As I read the story of Mary of Nazareth and her older cousin Elizabeth, I see a teenager who is brought to a crisis in faith by events that call upon her to do something far beyond her years.  As a result, she turns to a trusted adult and mentor who helps her to understand herself as not only belonging to a tradition in which she is embedded but also that God would indeed single her out for a courageous call.  Mary remains with Elizabeth for the first few months of her pregnancy as a safe place for a young woman living out a courageous call.
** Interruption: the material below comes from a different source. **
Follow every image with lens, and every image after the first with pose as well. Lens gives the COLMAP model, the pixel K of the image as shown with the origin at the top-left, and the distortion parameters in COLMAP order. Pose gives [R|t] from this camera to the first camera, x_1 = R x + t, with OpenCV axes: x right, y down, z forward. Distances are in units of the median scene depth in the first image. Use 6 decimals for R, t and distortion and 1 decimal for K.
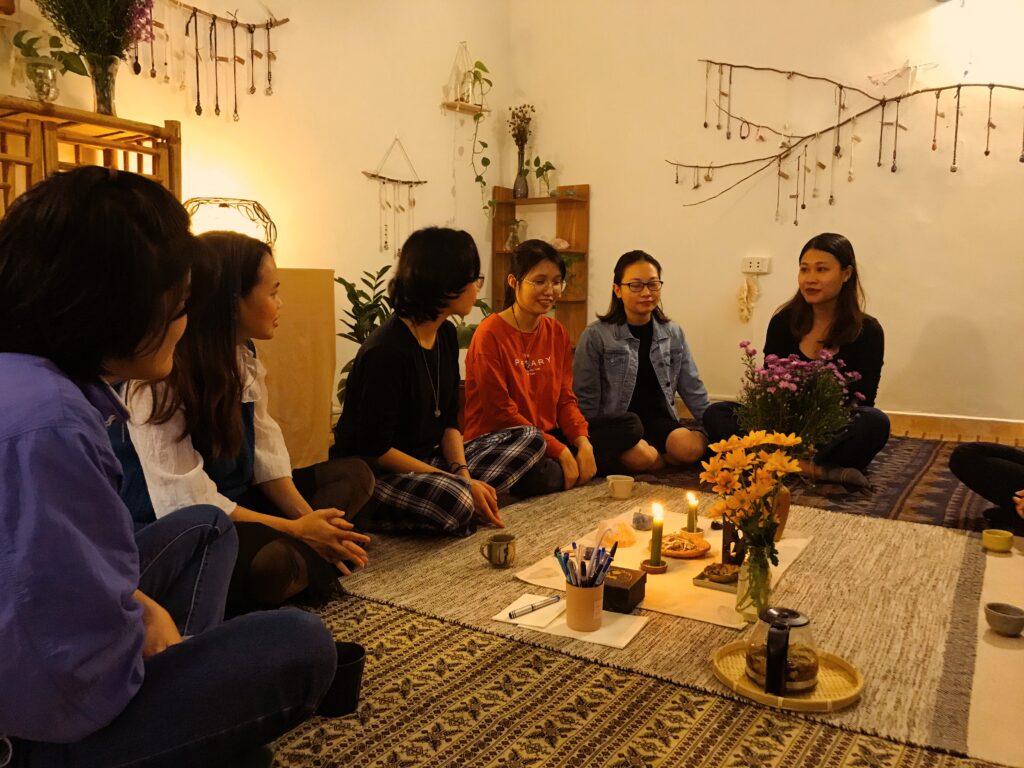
lens RADIAL K [[821.2, 0, 511.0], [0, 821.2, 388.6], [0, 0, 1]] dist [-0.003230, -0.001290]
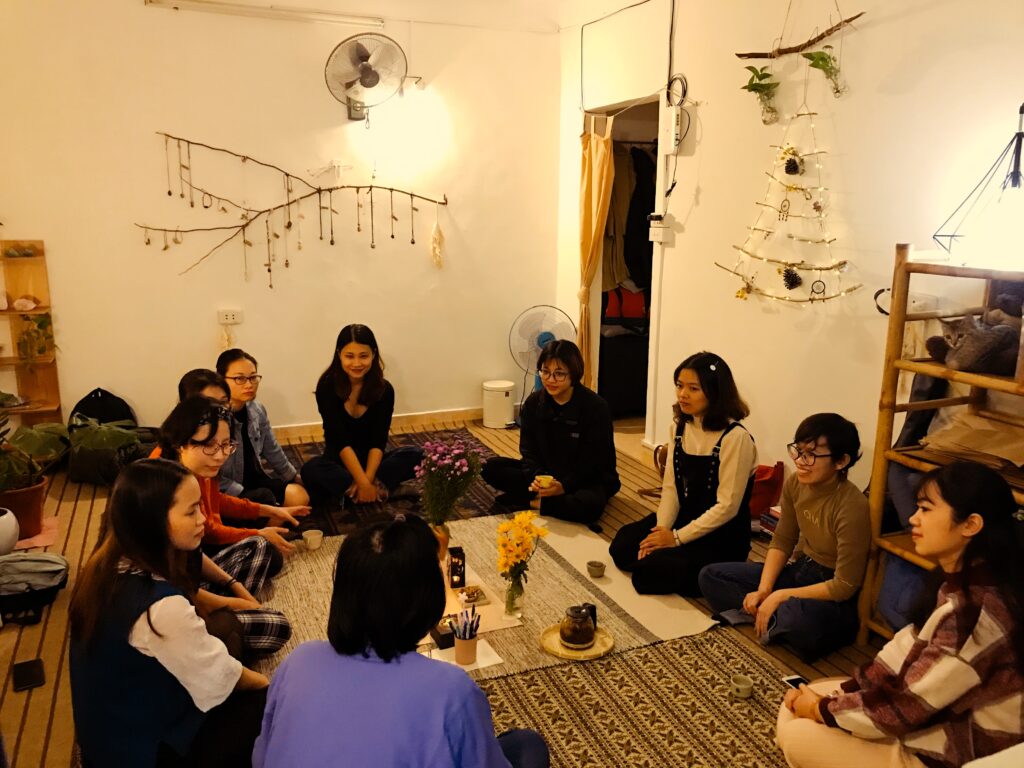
lens RADIAL K [[821.2, 0, 515.3], [0, 821.2, 377.4], [0, 0, 1]] dist [-0.003230, -0.001290]
pose [[0.558936, -0.171131, 0.811360, -0.469105], [0.090844, 0.985220, 0.145219, -0.213087], [-0.824220, -0.007461, 0.566221, 0.003387]]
Where we have missed out in the telling of this story is not to recognize that all of our young people are waiting to hear that God calls them to a depth of growth in interdependence and courage.  Mary of Nazareth is the place, person, and mentor, the place of embeddedness for a son who grows in interdependence and courage. 
Most often, however, as The Search Institute indicates, adults other than a teen’s parents are necessary for a healthy adolescence that leads to their growth in meaning-making.  Next month Kim Harris, Rev. Steve Gordon, and I will begin a new confirmation program at this church.  This program is based in the assumption that our young people, our teens, need you as mentors to their meaning-making in this world . . . so that they might be the courageous people God intends them to be.  What we might find, in bringing the generations together in this way, is that our teens, in return, might speak courageously in a way that helps us to move to an even deeper place of meaning-making. 
But this task is before all of us beyond a confirmation process.  We should be seeking ways we can all be mentors or call upon mentors within the faith community.  We are all called to be church.  If the church looks like us and serves only us every Sunday, then we have fashioned God into our image. 
The Search Institute offers practical ways we all might take action to mentor adolescent youth we see in our wider communities, in our faith communities.  First, swap a CD or an mp3 player with a teen.  Listen to the music together if you can and share with each other why you enjoy or pick that music.  Or . . . find a gourmet goodie buddy.  Bake brownies, cookies, or other treats with a young person as a fun way to spend time with one another.  Third, send cards or emails to a young person you know to mark holidays, birthdays, or other important milestones in their lives.  Fourth, invite a young friend to till, plant, or tend a garden patch with you as a way of spending time with them.  In this weather, maybe create a container garden with potted plants.  And the Search Institute recommends that parents and young people actively look for mentors to help take some pressure off of a very often high pressure life.  Maybe it’s someone who shares a passion of theirs?  A colleague?  A music teacher?  An employer?[3]
This is the challenge of what it means to be church—that we might provide mentorship and a place of embeddedness so that every generation might speak courageously of God’s activity in the world.  Our young people face challenges in the world like no other generation before them.  They need us—to let them know that preceding generations found ways to walk a faithful path, to grow and evolve as the earth itself faced annihilation, to overcome when violence and war threatened to divide and destroy us.  We might be very surprised then to turn around and see God acting through them to speak with a strong voice, getting connected, and moving in the world with courage.  May all of our souls magnify the Living God.  Amen.




[1]Search Institute, “40 Developmental Assets for Adolescents,”  http://www.search-institute.org/content/40-developmental-assets-adolescents-ages-12-18#.
[2] Robert Kegan,  Evolving Self:  Problem and Process in Human Development (Boston:  Harvard University Press, 1983).
[3] The Search Institute, “40 Developmental.”